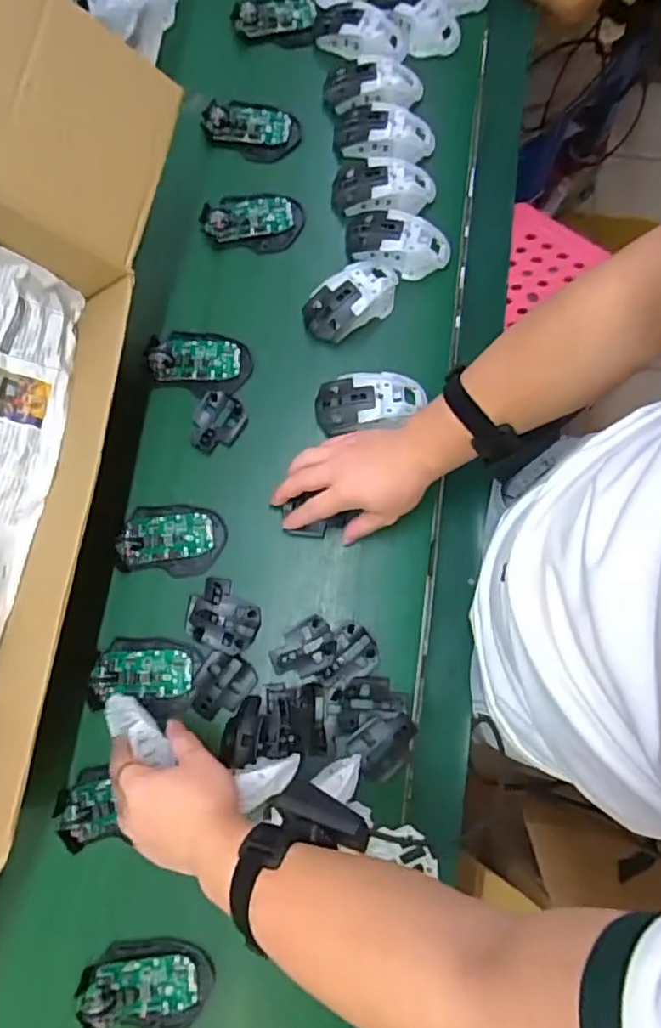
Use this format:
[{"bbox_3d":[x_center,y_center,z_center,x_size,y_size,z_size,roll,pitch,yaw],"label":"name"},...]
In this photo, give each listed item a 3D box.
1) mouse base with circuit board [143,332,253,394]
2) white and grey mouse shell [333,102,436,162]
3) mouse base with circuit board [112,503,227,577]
[{"bbox_3d":[-0.144,-0.170,0.661,0.106,0.030,0.063,11,79,2],"label":"mouse base with circuit board"},{"bbox_3d":[0.062,-0.438,0.696,0.115,0.030,0.067,5,79,1],"label":"white and grey mouse shell"},{"bbox_3d":[-0.164,0.026,0.622,0.104,0.022,0.072,4,79,0],"label":"mouse base with circuit board"}]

================

Directions for this task
Retype the data above exactly; pictures are not part of the copy.

Finished task
Use this format:
[{"bbox_3d":[x_center,y_center,z_center,x_size,y_size,z_size,roll,pitch,yaw],"label":"name"},...]
In this photo, give each listed item a 3D box.
1) mouse base with circuit board [143,332,253,394]
2) white and grey mouse shell [333,102,436,162]
3) mouse base with circuit board [112,503,227,577]
[{"bbox_3d":[-0.144,-0.170,0.661,0.106,0.030,0.063,11,79,2],"label":"mouse base with circuit board"},{"bbox_3d":[0.062,-0.438,0.696,0.115,0.030,0.067,5,79,1],"label":"white and grey mouse shell"},{"bbox_3d":[-0.164,0.026,0.622,0.104,0.022,0.072,4,79,0],"label":"mouse base with circuit board"}]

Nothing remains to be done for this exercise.